Leur mécanisme ? Ils ciblent une protéine, la PCSK9 qui a un rôle dans la capacité du foie à assimiler le LDL cholestérol. En inhibant la liaison de la PCSK9 avec le récepteur LDL cholestérol, ils augmentent la densité des récepteurs sur la surface des cellules du foie, et diminuent ainsi le LDL cholestérol circulant.

Ces traitements coûteux, réservés à des situations bien spécifiques, sont soumis à une demande d’accord préalable de l’Assurance-maladie. Leur remboursement en France a été progressif à partir de 2020-2021 et leur prescription a été élargie en 2022. Mais les difficultés d’accès à ces molécules restent considérables pour les médecins spécialistes qui ont l’autorisation de les prescrire.

Un (coûteux) retour en arrière ?

Lionel Ribes, président d’Anhet.f, a rappelé le 17 juillet lors d’une conférence de presse que « de nombreuses régions de France ne sont plus approvisionnées en anti-PCSK9*, avec à la clé une augmentation prévisible des hospitalisations de patients non traités (…) », en rappelant que « les maladies neuro-cardiovasculaires sont responsables de 140 000 décès par an ». L’Anhet.f reçoit quotidiennement des appels de détresse de patients confrontés à une double peine : celle de la maladie et celle de l’impossibilité d’accéder à un traitement pourtant disponible dans d’autres pays de l’Union européenne. D’où la mobilisation des sociétés savantes aux côtés des associations de patients et d’Alliance maladies rares.

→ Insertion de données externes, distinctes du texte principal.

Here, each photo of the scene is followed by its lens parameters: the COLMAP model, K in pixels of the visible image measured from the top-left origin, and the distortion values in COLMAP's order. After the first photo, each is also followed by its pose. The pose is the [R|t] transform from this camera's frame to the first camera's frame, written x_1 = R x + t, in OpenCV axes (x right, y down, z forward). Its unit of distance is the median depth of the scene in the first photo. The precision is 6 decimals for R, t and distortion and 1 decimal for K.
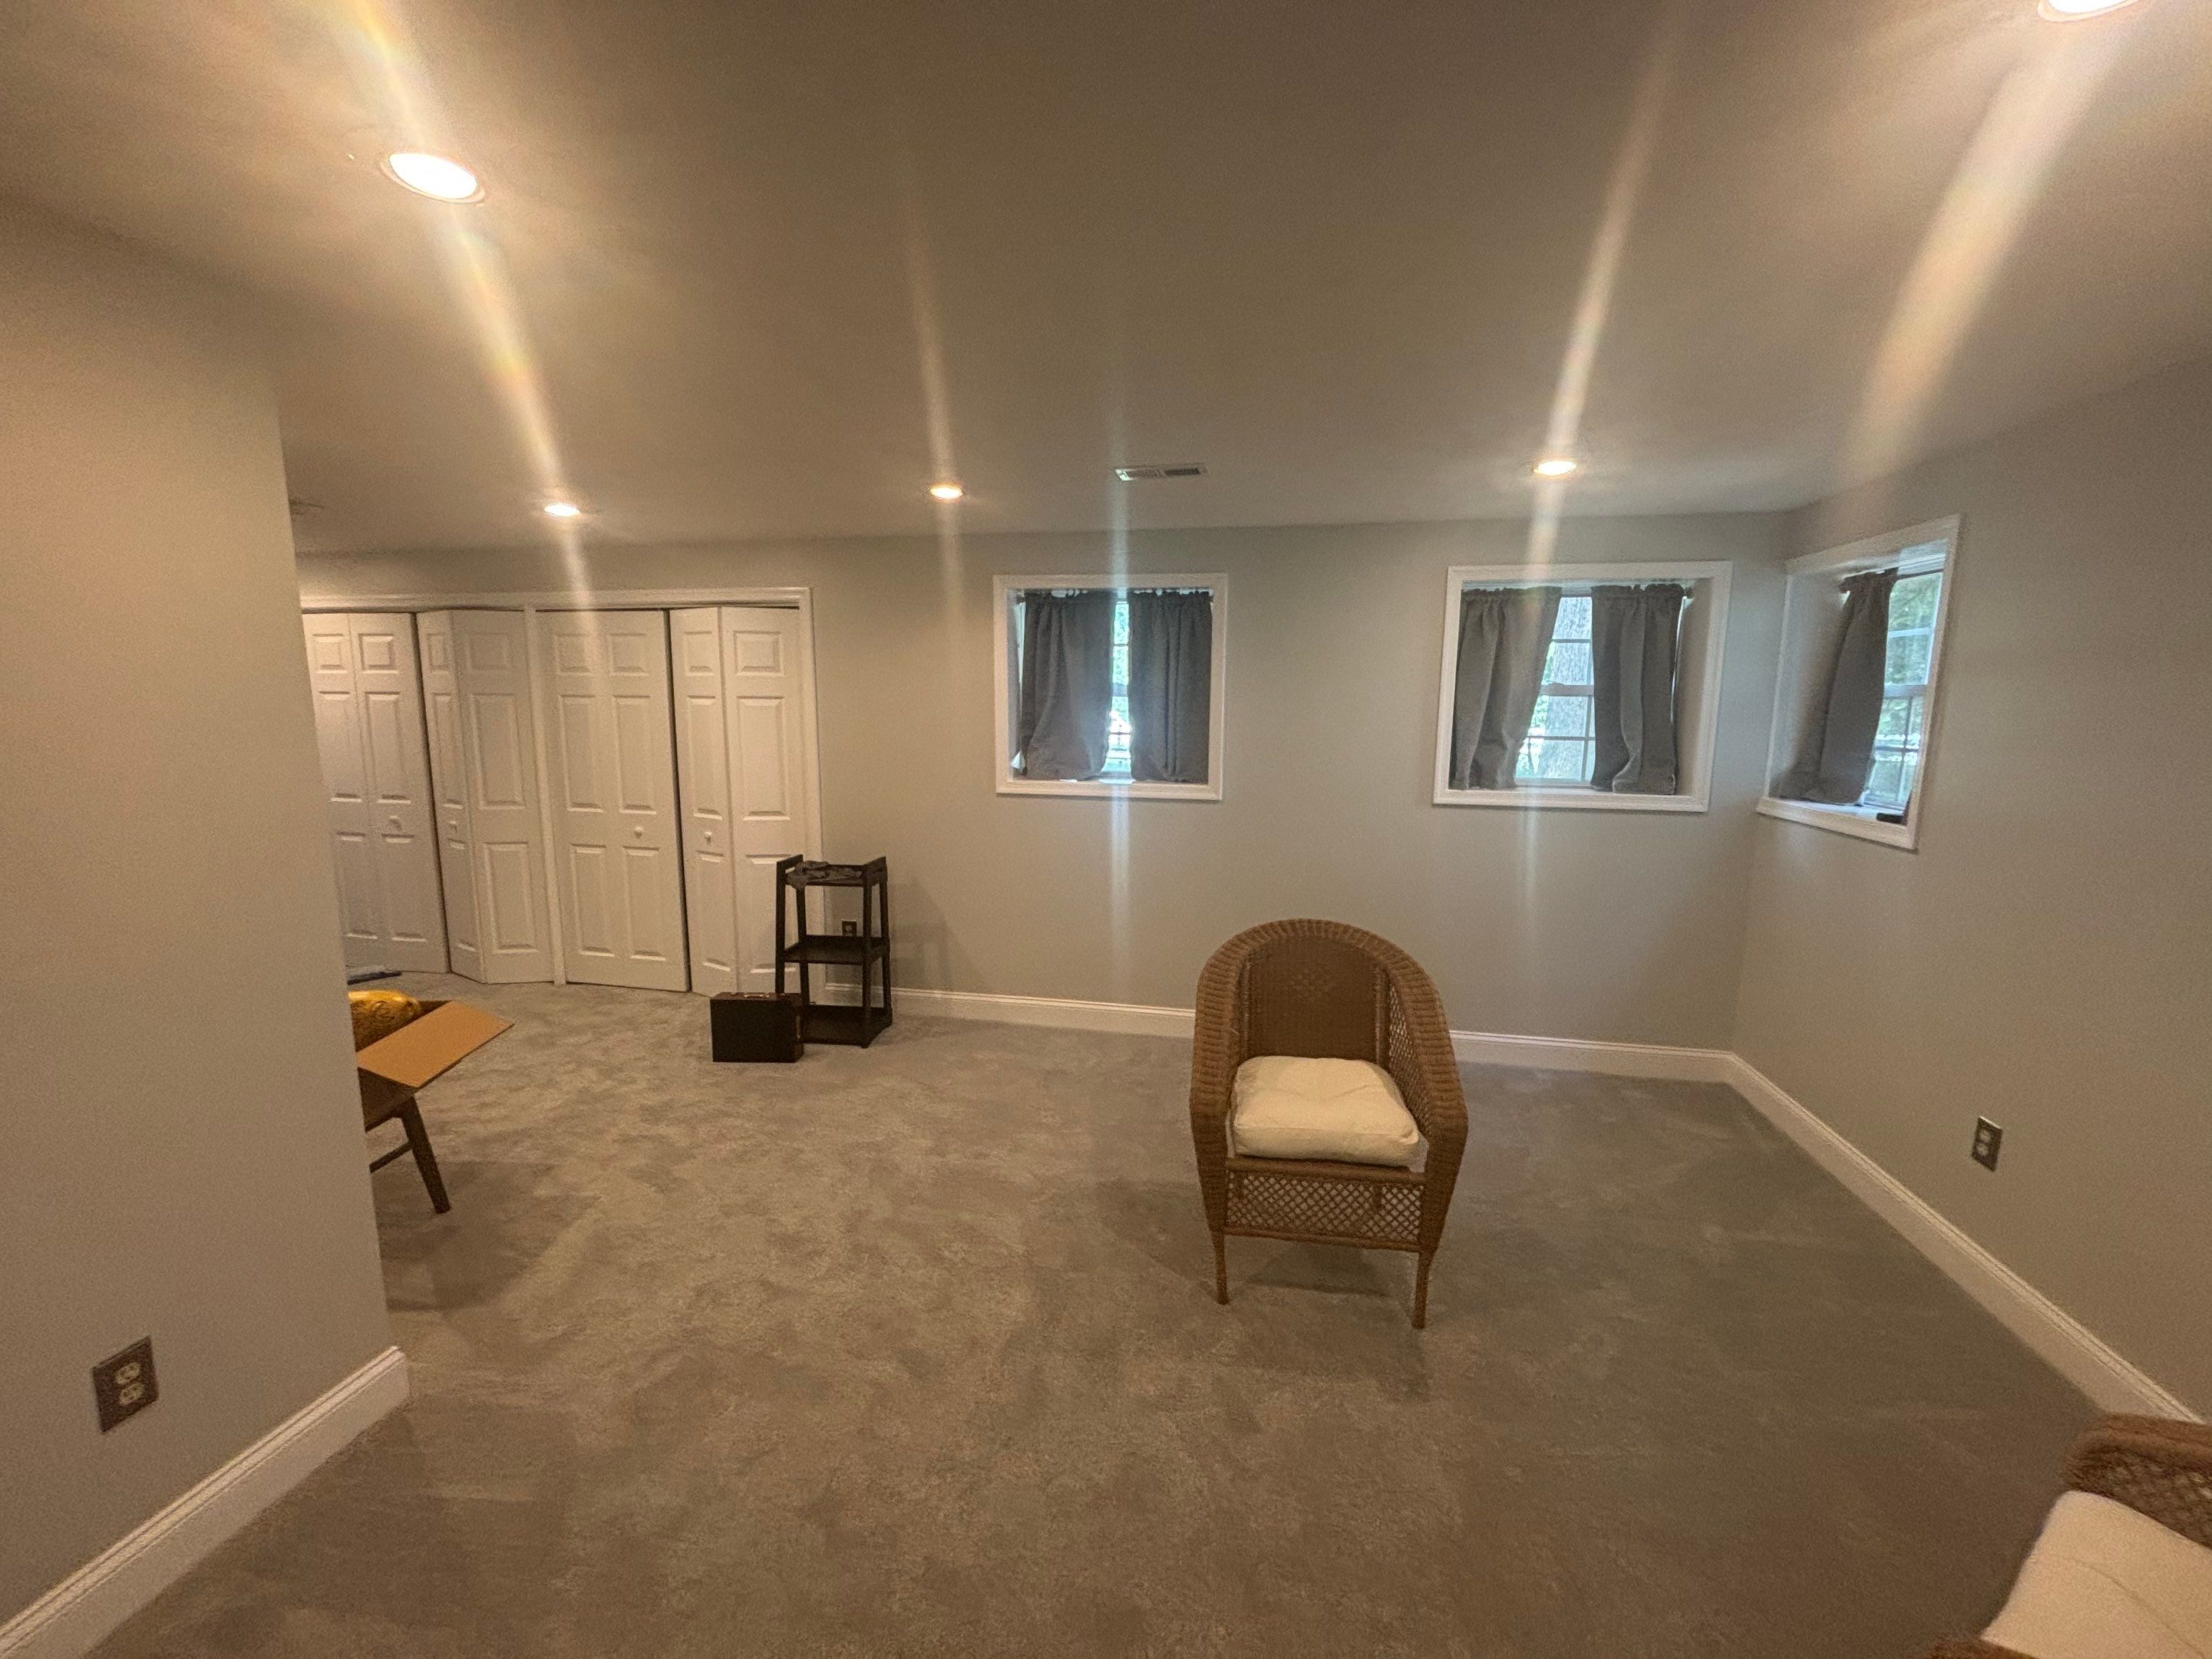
lens RADIAL K [[906.6, 0, 1104.8], [0, 906.6, 836.8], [0, 0, 1]] dist [-0.003195, 0.001807]
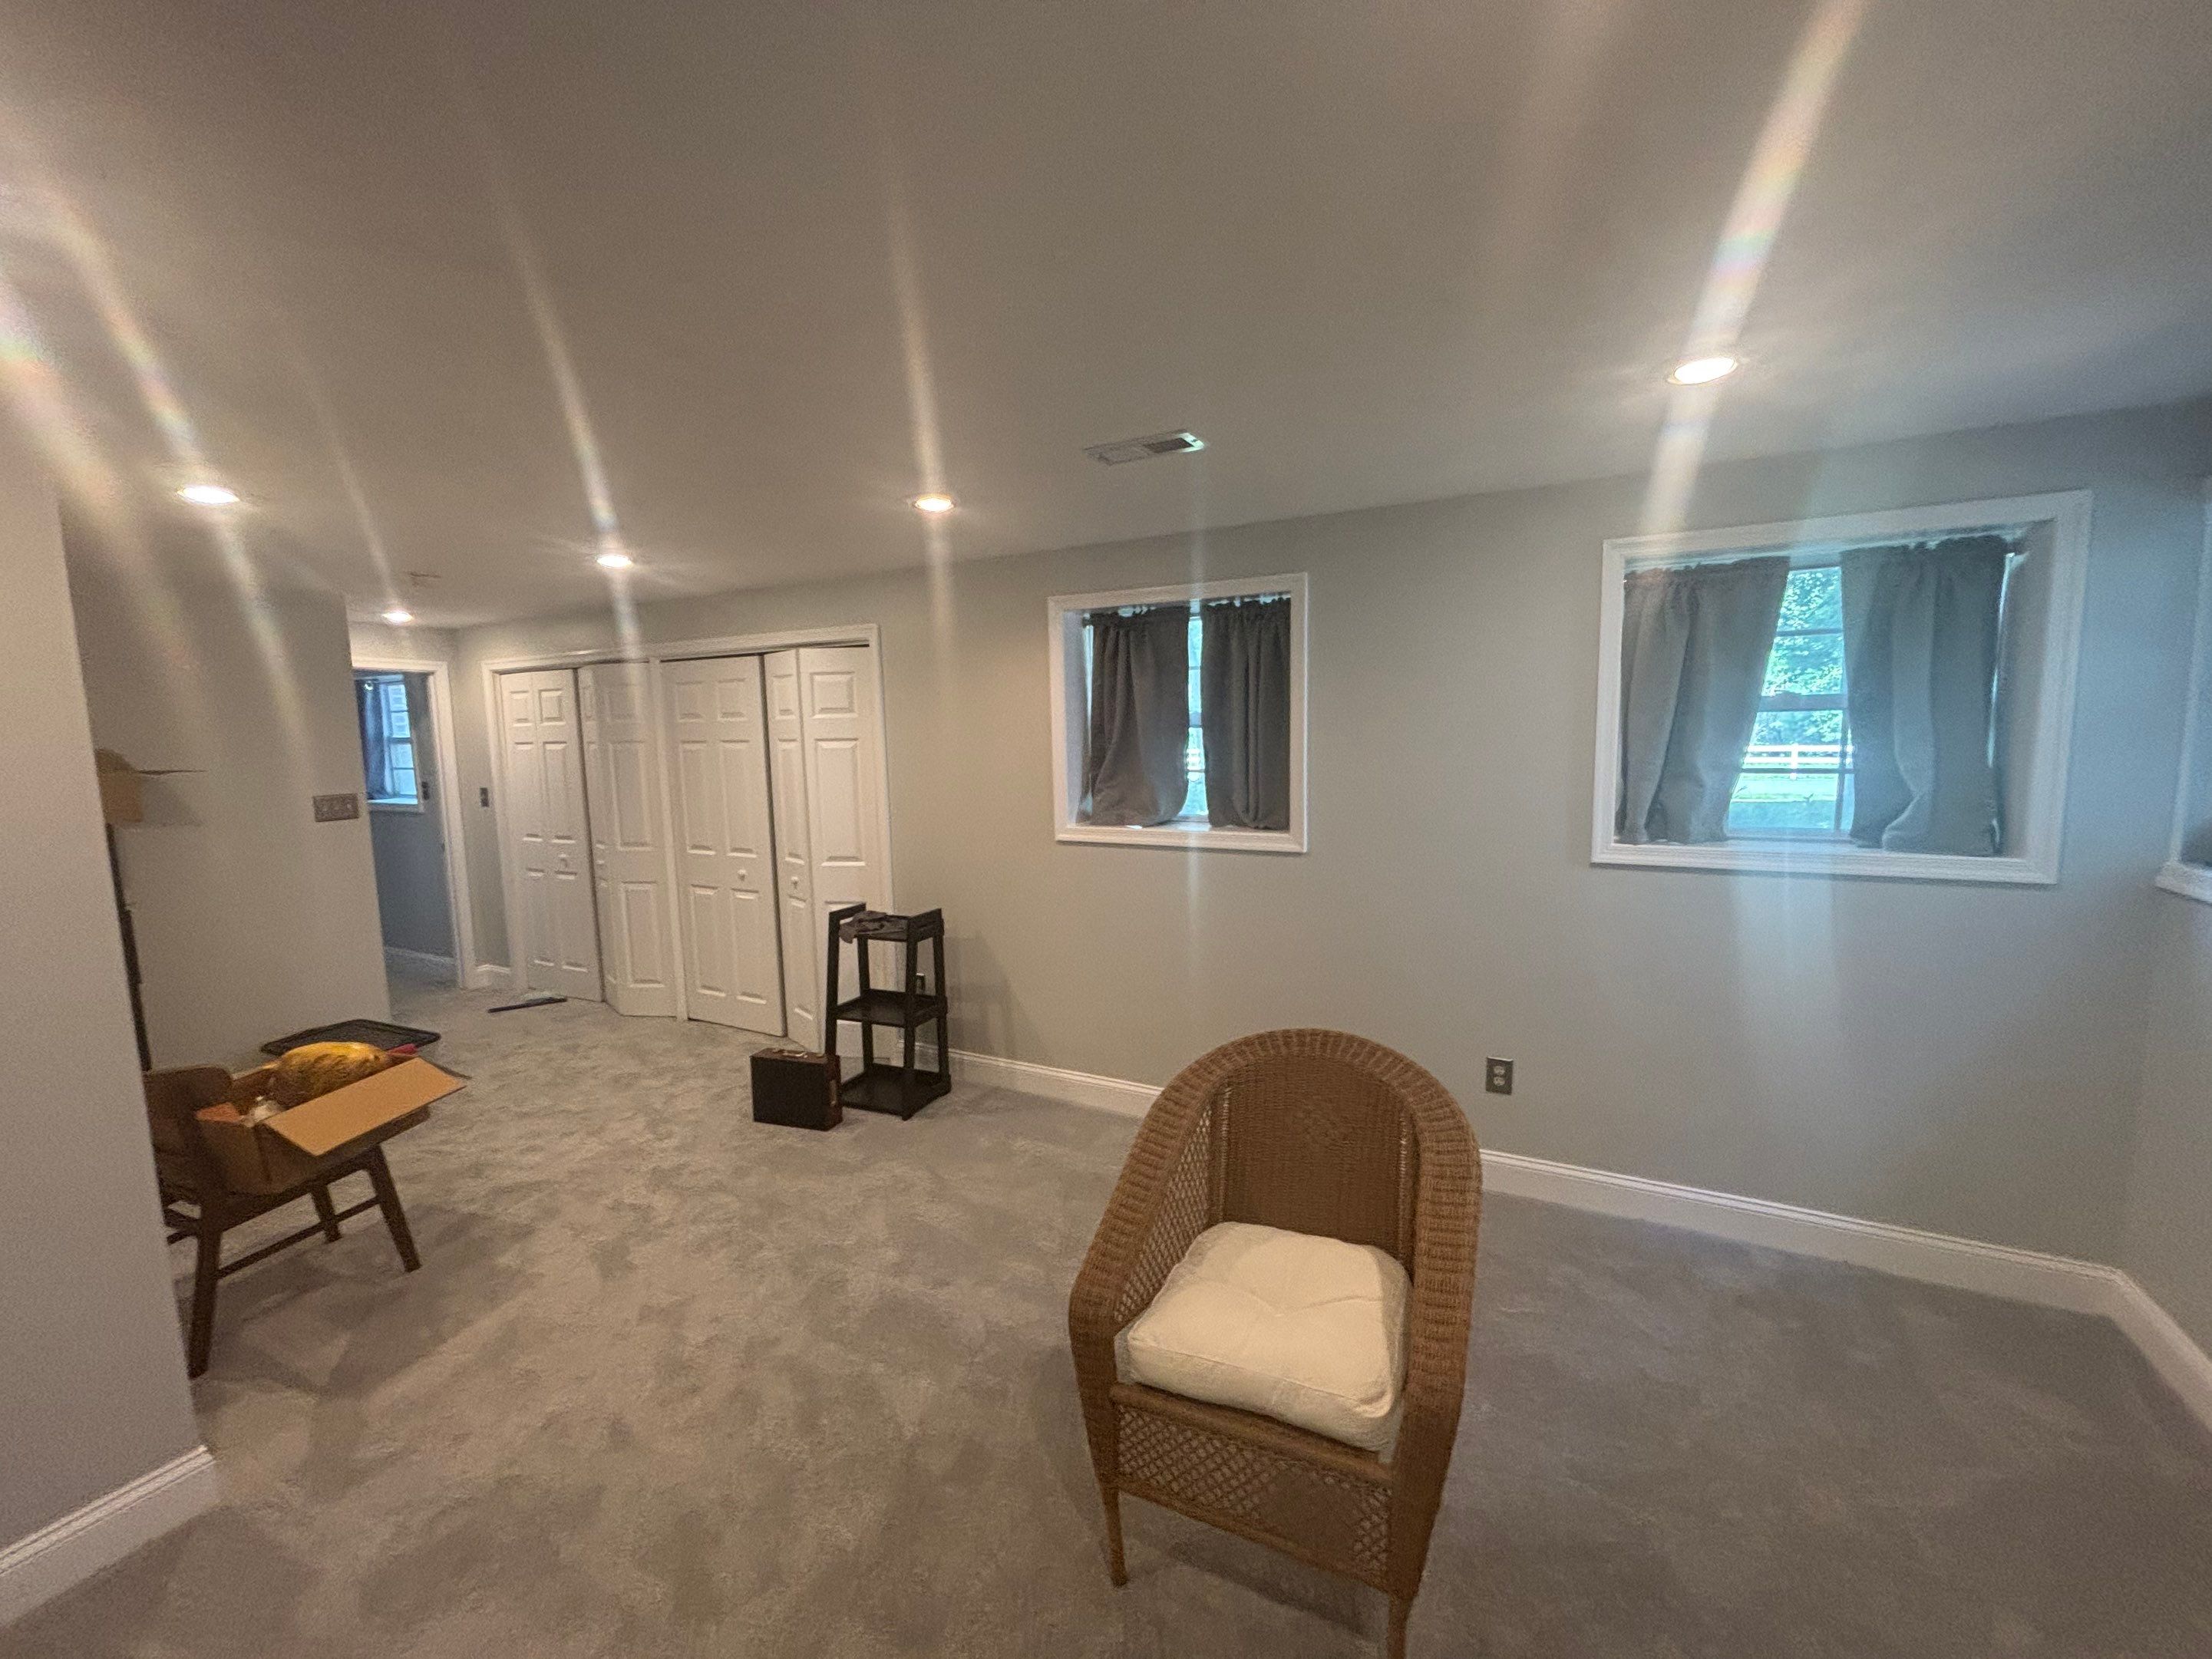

Le Pr Vincent Durlach, membre du conseil scientifique d’Anhet.f, a expliqué que, faute d’anti-PCSK9 disponibles, les médecins pourraient être contraints de recourir davantage aux LDL-aphérèses pour traiter les patients les plus à risque sur le plan neuro-cardiovasculaire. La LDL-aphérèse est une technique déjà ancienne qui permet d’éliminer mécaniquement le LDL-cholestérol du sang. Comparable à une séance de dialyse, elle filtre spécifiquement les lipoprotéines athérogènes (c’est-à-dire celles qui favorisent la formation de dépôts dans les artères) et permet de réduire leur concentration dans le plasma d’environ 70 %. Il s’agit d’une méthode coûteuse, invasive et contraignante, généralement réservée aux cas les plus graves, lorsque les médicaments ne suffisent plus. Où lorsqu’ils ne sont pas ou plus accessibles…

En savoir plus : Association Nationale des Hypercholestérolémies familiales et Lipoprotéines (a)

* alerte de l’ANSM en septembre 2024 et le 28 avril 2025. Le Premier Ministre a lancé le 26 juin dernier une mission flash sur le prix des médicaments et un des laboratoires producteurs a annoncé le déremboursement de sa biothérapie anti-PCSK9.